By 2007, Evesham Technology had more than 300 employees and offered a wide range of self-manufactured, imported, and assembled products that included desktops, laptops, servers, plasma and LCD displays, Media PCs and NAS servers, peripherals, and networking equipment. Its products were marketed through its own chain of 19 retail outlets in UK towns and cities including Altrincham, Birmingham, Bristol, Cambridge, Glasgow, Ipswich, London, Milton Keynes, Norwich, Nottingham, Peterborough, Reading, Southampton, Swansea, and Tunbridge Wells. It was a founding member of the PC Association and was one of the few major suppliers recommended by BECTA, the UK's educational ICT advisory organisation.

==Financial problems and closure==
Evesham had invested heavily into the UK government Home Computer Initiative, and encountered financial problems when the Labour government announced the sudden withdrawal of the scheme in 2007, leading to the appointment of Leonard Curtis as administrators. In August 2007, the company received a help package in the form of an investment of $22 million from PCC Technology, a Dubai based investment fund controlled by Time Group founder Tahir Mohsan.

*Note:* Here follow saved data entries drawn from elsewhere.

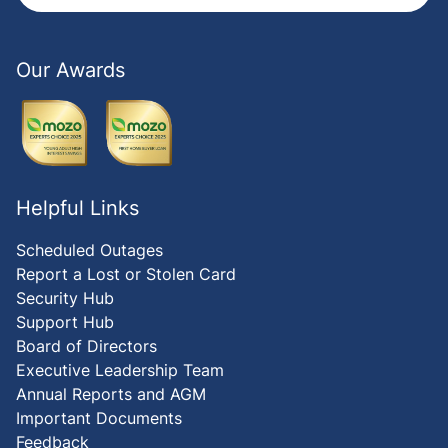
Our Awards
Helpful Links
Scheduled Outages
Report a Lost or Stolen Card
Security Hub
Support Hub
Board of Directors
Executive Leadership Team
Annual Reports and AGM
Important Documents
Feedback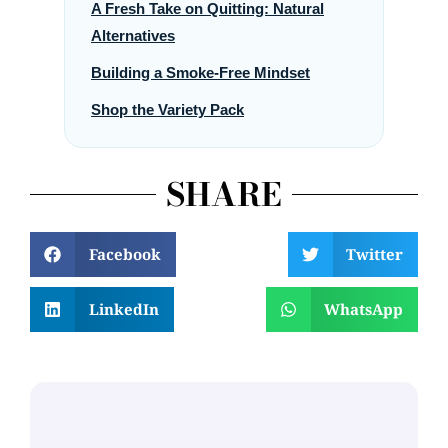
A Fresh Take on Quitting: Natural
Alternatives
Building a Smoke-Free Mindset
Shop the Variety Pack
SHARE
Facebook
Twitter
LinkedIn
WhatsApp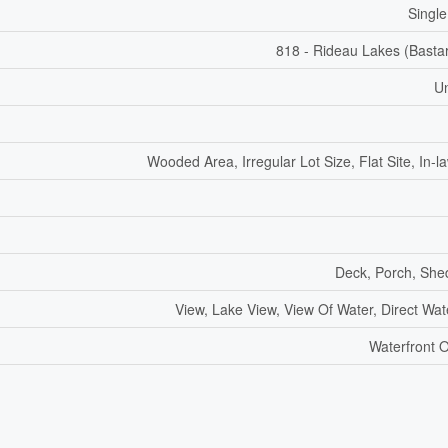
Single
818 - Rideau Lakes (Basta
U
Wooded Area, Irregular Lot Size, Flat Site, In-l
Deck, Porch, She
View, Lake View, View Of Water, Direct Wat
Waterfront 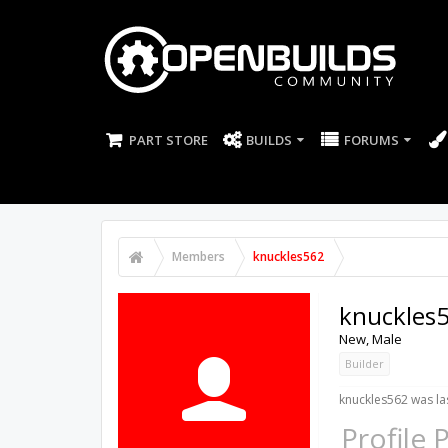
PART STORE
BUILDS
FORUMS
Members
knuckles562
knuckles
New
, Male
Builder
knuckles562 was la
Profile 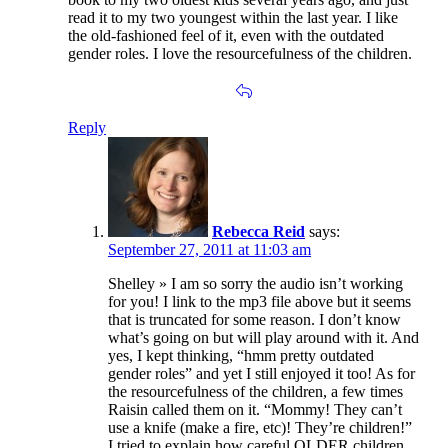
read it to my two youngest within the last year. I like
the old-fashioned feel of it, even with the outdated
gender roles. I love the resourcefulness of the children.
Reply
Rebecca Reid
says:
September 27, 2011 at 11:03 am
Shelley » I am so sorry the audio isn’t working
for you! I link to the mp3 file above but it seems
that is truncated for some reason. I don’t know
what’s going on but will play around with it. And
yes, I kept thinking, “hmm pretty outdated
gender roles” and yet I still enjoyed it too! As for
the resourcefulness of the children, a few times
Raisin called them on it. “Mommy! They can’t
use a knife (make a fire, etc)! They’re children!”
I tried to explain how careful OLDER children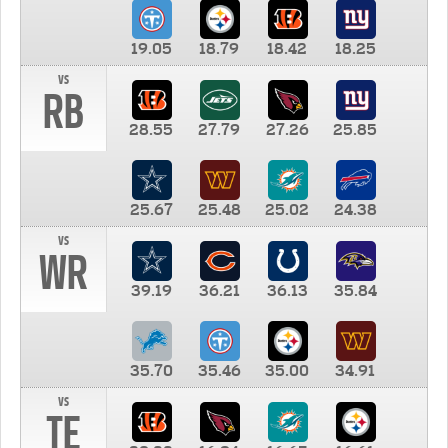
19.05
18.79
18.42
18.25
vs
RB
28.55
27.79
27.26
25.85
25.67
25.48
25.02
24.38
vs
WR
39.19
36.21
36.13
35.84
35.70
35.46
35.00
34.91
vs
TE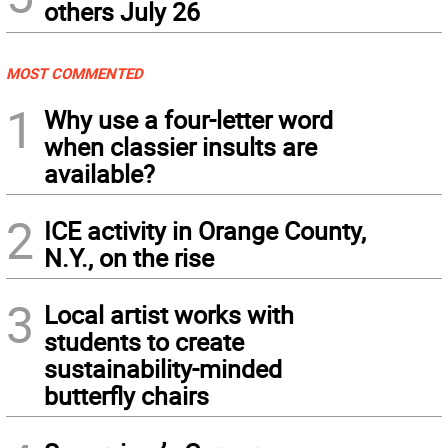
others July 26
MOST COMMENTED
1
Why use a four-letter word
when classier insults are
available?
2
ICE activity in Orange County,
N.Y., on the rise
3
Local artist works with
students to create
sustainability-minded
butterfly chairs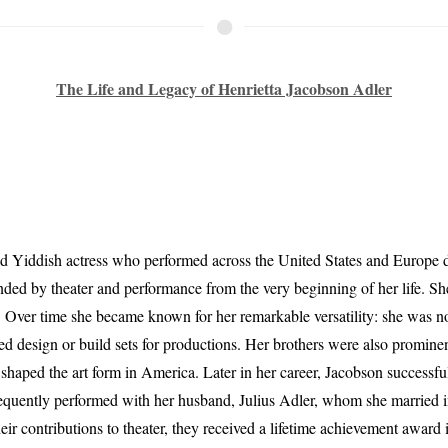
The Life and Legacy of Henrietta Jacobson Adler
 Yiddish actress who performed across the United States and Europe d
ed by theater and performance from the very beginning of her life. She 
. Over time she became known for her remarkable versatility: she was not
d design or build sets for productions. Her brothers were also prominen
 shaped the art form in America. Later in her career, Jacobson successfu
equently performed with her husband, Julius Adler, whom she married 
ir contributions to theater, they received a lifetime achievement award 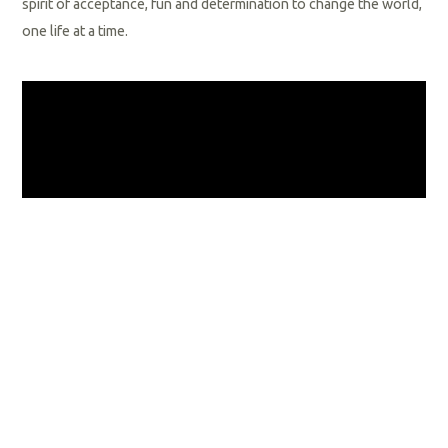
spirit of acceptance, fun and determination to change the world,
one life at a time.
General Orientation
Welcome to Special Olympics Florida! You probably already
know the many benefits of sports and physical activity; however,
you will find that becoming a part of Special Olympics Florida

The chain of retail stores were closed and Evesham continued to trade as newly formed Geemore Technology Ltd., a much smaller and re-structured company under the directorship of Austin, with about one third of the Evesham workforce. Customers were not immediately affected by the change. Geemore operated from the former Evesham premises at Vale Park, and the Elite Logo Company, a dormant business owned by Tahir Mohsan and Tariq Mohammed, was registered as secretary of the new firm. In February 2008, PCC Technology, issued a press release saying that the restructuring of the failed Evesham Technology was complete and had gone well under the circumstances. They also indicated that they were looking to resell the Evesham brand which was trading under the new company, Geemore Technology Ltd. After a lack of interest from potential buyers, however, the company finally closed down towards the end of March and the three-month contracts of all remaining Evesham staff who stayed on at Geemore expired. All consumer orders were fulfilled or deposits refunded, and a large number of staff were retained by Evesham while its operations were reduced in a controlled manner. Warranties however, lost their validity as Moshan's PCC did not provide for continued customer support under the terms of the original product guarantees.

A group of former staff from Evesham headed by former Evesham employee Robin Daunter started Tewktech, a company selling computers and offering repairs for a variety of brands including Evesham Technology.